Instructions to follow
Reproduce the entire text below on programming strategies for the Parallel Job Manager, word for word.

Excerpt provided
::::::
Programming strategies

This section describes common strategies for parallel programming using the Compute Grid Parallel Job Manager.

Parameterization Strategies

Determining the number of subordinate jobs is a key decision for the top-level-job. The top-level-job calls the Parameterizer SPI to get this number. The Parameterizer receives all xJCL properties that you specify on the top-level-job's PJM job step. The Parameterizer can then use these properties to decide on the number of subordinate jobs needed for that parallel job.
Subordinate job xJCL Property Substitution
Besides determining the number of subordinate jobs, the Parameterizer is also responsible supplying substitution properties for each subordinate job instance. This is optional, but typically you want to specify unique processing instructions to each subordinate job, such as what range of data a subordinate job should process. The Parameterizer can return a properties object array that contains these substitutions. When the Parameterizer returns a subordinate job substitutions properties object array, the PJM applies those substitutions to the subordinate jobs it creates. The zeroth array object supplies substitutions to the first subordinate job, and so on.
Built-in Parameterizer
The simplest approach is to use the Parameterizer implementation that comes with Compute Grid. The class name is ‘com.ibm.ws.batch.parallel.BuiltInParameterizer'. This SPI implementation supports two top-level-job xJCL properties:
  1. com.ibm.wsspi.batch.parallel.jobs

    Specify the number of subordinate job instances you want on this property. For example, <prop name='com.ibm.wsspi.batch.parallel.jobs' value='2' >

  2. com.ibm.wsspi.batch.parallel.prop.<sub-job-number>.<substitution-property-name>

    Use this property to specify substitution properties for each subordinate job instance. <sub-job-number> specifies the logical subordinate job instance to which the property belongs. <substitution-property-name> specifies the name of the substitution property in the xJCL for which a value is specified.
::::::
[Rendered images with source text]
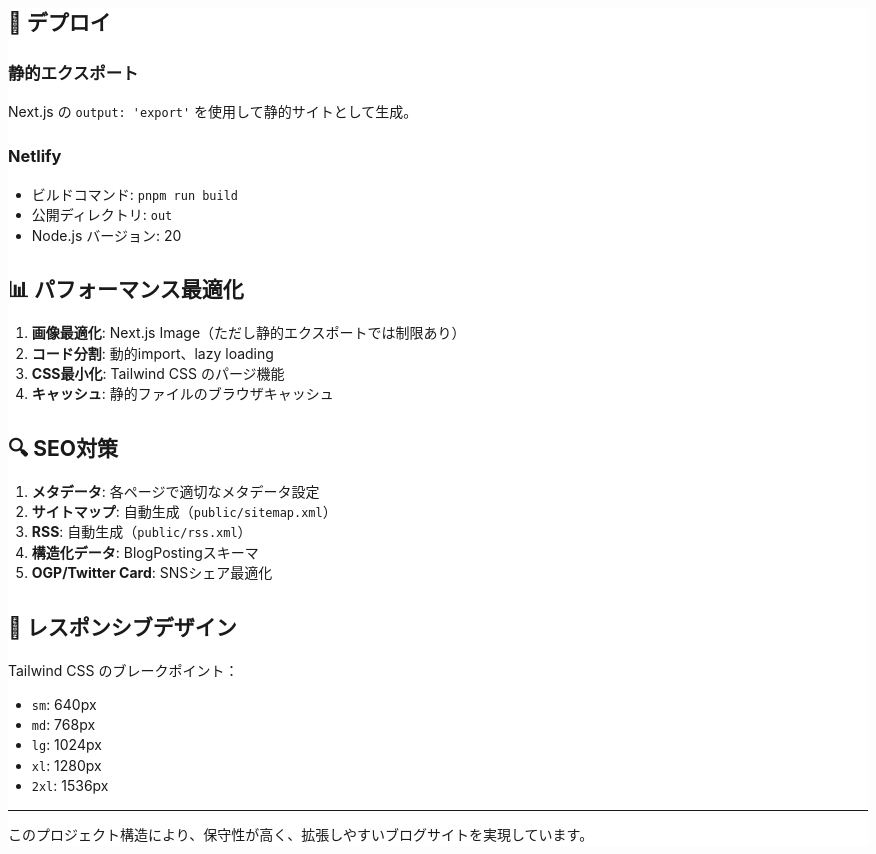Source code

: 
## 🚀 デプロイ

### 静的エクスポート

Next.js の `output: 'export'` を使用して静的サイトとして生成。

### Netlify

- ビルドコマンド: `pnpm run build`
- 公開ディレクトリ: `out`
- Node.js バージョン: 20

## 📊 パフォーマンス最適化

1. **画像最適化**: Next.js Image（ただし静的エクスポートでは制限あり）
2. **コード分割**: 動的import、lazy loading
3. **CSS最小化**: Tailwind CSS のパージ機能
4. **キャッシュ**: 静的ファイルのブラウザキャッシュ

## 🔍 SEO対策

1. **メタデータ**: 各ページで適切なメタデータ設定
2. **サイトマップ**: 自動生成（`public/sitemap.xml`）
3. **RSS**: 自動生成（`public/rss.xml`）
4. **構造化データ**: BlogPostingスキーマ
5. **OGP/Twitter Card**: SNSシェア最適化

## 📱 レスポンシブデザイン

Tailwind CSS のブレークポイント：

- `sm`: 640px
- `md`: 768px
- `lg`: 1024px
- `xl`: 1280px
- `2xl`: 1536px

---

このプロジェクト構造により、保守性が高く、拡張しやすいブログサイトを実現しています。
::::::
Response box
Programming strategies

This section describes common strategies for parallel programming using the Compute Grid Parallel Job Manager.

Parameterization Strategies

Determining the number of subordinate jobs is a key decision for the top-level-job. The top-level-job calls the Parameterizer SPI to get this number. The Parameterizer receives all xJCL properties that you specify on the top-level-job's PJM job step. The Parameterizer can then use these properties to decide on the number of subordinate jobs needed for that parallel job.
Subordinate job xJCL Property Substitution
Besides determining the number of subordinate jobs, the Parameterizer is also responsible supplying substitution properties for each subordinate job instance. This is optional, but typically you want to specify unique processing instructions to each subordinate job, such as what range of data a subordinate job should process. The Parameterizer can return a properties object array that contains these substitutions. When the Parameterizer returns a subordinate job substitutions properties object array, the PJM applies those substitutions to the subordinate jobs it creates. The zeroth array object supplies substitutions to the first subordinate job, and so on.
Built-in Parameterizer
The simplest approach is to use the Parameterizer implementation that comes with Compute Grid. The class name is ‘com.ibm.ws.batch.parallel.BuiltInParameterizer'. This SPI implementation supports two top-level-job xJCL properties:
  1. com.ibm.wsspi.batch.parallel.jobs

    Specify the number of subordinate job instances you want on this property. For example, <prop name='com.ibm.wsspi.batch.parallel.jobs' value='2' >

  2. com.ibm.wsspi.batch.parallel.prop.<sub-job-number>.<substitution-property-name>

    Use this property to specify substitution properties for each subordinate job instance. <sub-job-number> specifies the logical subordinate job instance to which the property belongs. <substitution-property-name> specifies the name of the substitution property in the xJCL for which a value is specified.